UPDATE: WVU Medicine Camden Clark says low O2 supply situation is stabilized
PARKERSBURG, W.Va. (WTAP) - UPDATE 9/14/2021 7:14 P.M.
WVU Medicine Camden Clark Medical Center says the situation is stabilized at this time. A hospital spokesperson says the hospital is coming off diversion at 7:30 p.m.
The hospital will re-evaluate in the morning. The hospital says it is continuously monitoring throughout the evening and night.
ORIGINAL STORY 9/14/2021 6:30 P.M.
WVU Medicine Camden Clark Medical Center has begun diverting patients from its emergency room and hospital as it deals with a low oxygen supply.
That’s according to a written statement from the hospital’s CEO, Steve Altmiller.
He said the lowered oxygen supply is largely due to the increased amount of oxygen needed to treat COVID patients.
In addition to diverting patients, CCMC has canceled all non-emergent surgeries and declared a “Mini-Disaster Alert.”
Altmiller said the hospital first saw decreased pressure from its oxygen tanks early Monday morning and declared the Mini-Disaster Alert late Tuesday morning.
Hospital officials are working on a solution to the problem.
Altmiller said COVID has strained hospitals across the region and CCMC officials are encouraging people to get vaccinated.
You can read the full statement below.
Late this morning, CCMC declared a Mini-Disaster Alert and has gone on complete patient diversion for the emergency room and hospital. A Mini-Disaster Alert is defined as notification from a hospital that a physical incapacitation of a necessary functional component of the hospital has occurred, making further patient care untenable.
Beginning early morning on Monday, CCMC started experiencing decreased pressure on its oxygen supply coming from O2 storage tanks.
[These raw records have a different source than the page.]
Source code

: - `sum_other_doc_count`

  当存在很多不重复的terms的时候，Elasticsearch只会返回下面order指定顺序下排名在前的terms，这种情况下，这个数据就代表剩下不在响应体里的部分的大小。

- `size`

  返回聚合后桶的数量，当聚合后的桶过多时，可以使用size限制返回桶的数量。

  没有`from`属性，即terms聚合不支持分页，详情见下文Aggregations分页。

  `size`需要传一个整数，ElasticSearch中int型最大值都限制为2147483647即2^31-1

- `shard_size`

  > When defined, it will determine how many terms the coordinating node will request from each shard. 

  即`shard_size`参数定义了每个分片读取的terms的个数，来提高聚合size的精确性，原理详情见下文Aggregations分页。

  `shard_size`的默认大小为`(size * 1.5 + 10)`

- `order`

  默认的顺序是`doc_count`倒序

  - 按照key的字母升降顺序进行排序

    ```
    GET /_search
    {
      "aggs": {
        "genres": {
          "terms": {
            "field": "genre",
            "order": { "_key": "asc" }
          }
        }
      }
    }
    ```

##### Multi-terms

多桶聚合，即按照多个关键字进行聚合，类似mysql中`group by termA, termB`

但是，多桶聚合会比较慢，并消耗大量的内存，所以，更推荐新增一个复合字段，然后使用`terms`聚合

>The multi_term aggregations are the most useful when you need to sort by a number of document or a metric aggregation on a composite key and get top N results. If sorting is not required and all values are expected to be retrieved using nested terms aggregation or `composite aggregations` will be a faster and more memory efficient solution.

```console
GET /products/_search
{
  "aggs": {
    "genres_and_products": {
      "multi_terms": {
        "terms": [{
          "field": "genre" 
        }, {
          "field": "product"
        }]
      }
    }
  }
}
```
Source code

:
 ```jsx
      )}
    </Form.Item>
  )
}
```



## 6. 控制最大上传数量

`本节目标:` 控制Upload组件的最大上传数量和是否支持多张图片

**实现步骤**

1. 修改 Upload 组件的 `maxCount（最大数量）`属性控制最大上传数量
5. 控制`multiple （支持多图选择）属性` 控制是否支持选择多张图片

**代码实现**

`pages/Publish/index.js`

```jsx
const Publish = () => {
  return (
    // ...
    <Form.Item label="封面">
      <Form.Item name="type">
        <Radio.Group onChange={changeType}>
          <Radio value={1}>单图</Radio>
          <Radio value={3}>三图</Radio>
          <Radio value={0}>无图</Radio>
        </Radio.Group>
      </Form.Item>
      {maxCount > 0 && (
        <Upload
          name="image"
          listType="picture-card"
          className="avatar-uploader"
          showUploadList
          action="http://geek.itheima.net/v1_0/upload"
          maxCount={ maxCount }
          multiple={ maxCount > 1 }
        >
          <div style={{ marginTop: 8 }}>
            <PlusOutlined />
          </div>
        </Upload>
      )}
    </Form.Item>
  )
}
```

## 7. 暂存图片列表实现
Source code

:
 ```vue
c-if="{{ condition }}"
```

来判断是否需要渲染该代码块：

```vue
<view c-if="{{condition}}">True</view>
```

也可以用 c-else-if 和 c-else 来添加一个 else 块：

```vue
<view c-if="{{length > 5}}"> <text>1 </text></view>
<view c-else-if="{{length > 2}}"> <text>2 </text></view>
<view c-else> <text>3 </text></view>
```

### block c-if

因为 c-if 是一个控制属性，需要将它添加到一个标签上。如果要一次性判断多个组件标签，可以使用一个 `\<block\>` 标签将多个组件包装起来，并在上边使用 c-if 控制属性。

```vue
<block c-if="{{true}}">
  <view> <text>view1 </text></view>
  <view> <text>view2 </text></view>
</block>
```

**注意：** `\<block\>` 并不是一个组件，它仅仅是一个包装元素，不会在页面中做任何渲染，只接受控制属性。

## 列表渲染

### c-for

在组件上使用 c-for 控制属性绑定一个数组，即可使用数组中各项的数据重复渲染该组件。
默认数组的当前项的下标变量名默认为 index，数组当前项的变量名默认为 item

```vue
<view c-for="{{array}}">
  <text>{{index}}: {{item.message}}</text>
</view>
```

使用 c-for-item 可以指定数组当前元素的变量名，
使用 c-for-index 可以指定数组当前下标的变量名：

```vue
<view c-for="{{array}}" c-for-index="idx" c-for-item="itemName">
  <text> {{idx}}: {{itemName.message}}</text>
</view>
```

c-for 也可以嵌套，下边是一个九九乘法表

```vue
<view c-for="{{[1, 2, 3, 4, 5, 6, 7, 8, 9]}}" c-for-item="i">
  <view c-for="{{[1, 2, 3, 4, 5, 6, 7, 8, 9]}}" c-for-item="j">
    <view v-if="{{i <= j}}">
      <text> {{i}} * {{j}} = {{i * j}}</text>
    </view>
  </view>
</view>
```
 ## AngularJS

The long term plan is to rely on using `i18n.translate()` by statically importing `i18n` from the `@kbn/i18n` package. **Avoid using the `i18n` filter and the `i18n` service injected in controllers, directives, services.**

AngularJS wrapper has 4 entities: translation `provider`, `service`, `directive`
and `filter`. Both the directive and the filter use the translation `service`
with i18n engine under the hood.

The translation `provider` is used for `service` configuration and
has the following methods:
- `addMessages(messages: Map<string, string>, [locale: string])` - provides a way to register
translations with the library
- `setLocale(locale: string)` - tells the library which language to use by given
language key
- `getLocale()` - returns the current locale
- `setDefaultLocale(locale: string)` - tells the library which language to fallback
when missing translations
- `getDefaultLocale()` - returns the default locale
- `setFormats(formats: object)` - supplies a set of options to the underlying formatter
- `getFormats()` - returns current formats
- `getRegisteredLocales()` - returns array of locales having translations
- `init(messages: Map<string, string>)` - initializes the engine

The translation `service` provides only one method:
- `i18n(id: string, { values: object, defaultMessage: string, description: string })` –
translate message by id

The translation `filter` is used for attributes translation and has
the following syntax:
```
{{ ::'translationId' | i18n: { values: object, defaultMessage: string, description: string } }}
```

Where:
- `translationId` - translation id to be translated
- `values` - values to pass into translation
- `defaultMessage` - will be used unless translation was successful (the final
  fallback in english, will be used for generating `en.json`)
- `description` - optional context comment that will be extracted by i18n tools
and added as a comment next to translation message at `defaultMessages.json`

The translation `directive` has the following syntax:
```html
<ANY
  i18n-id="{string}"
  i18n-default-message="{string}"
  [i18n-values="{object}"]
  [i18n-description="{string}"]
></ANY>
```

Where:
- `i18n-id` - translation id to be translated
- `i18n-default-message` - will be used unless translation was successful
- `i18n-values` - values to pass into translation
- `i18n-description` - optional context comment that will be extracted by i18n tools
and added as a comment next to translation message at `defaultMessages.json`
The issue came about due to the extraordinary increase in oxygen required to treat predominantly COVID patients. The current COIVD census has exceeded its level experienced last January.
CCMC has canceled non-emergent surgeries, Cath laboratory procedures and has shifted to supplemental oxygen from H-cylinder tanks. We have received tremendous support from our vendors, the WVU Medicine System, and Marietta Memorial Health System. We have taken additional steps to address the oxygen demand while ensuring safe and appropriate care for our patients. We are currently adding emergency oxygen tank support to stabilize our systems. We are also developing permanent solutions to the problem.
The continued increase of COVID infection in the community has severely taxed health care systems across the region. Area health systems consistently report ICUs at capacity, staffing shortages due to ill staff, and physical facilities operating at critical levels. We want to thank our partners throughout the WVU Medicine system and oxygen vendors, as well as Marietta Memorial Health System, for providing support during this challenging time. We encourage residents to continue preventive measures and become vaccinated.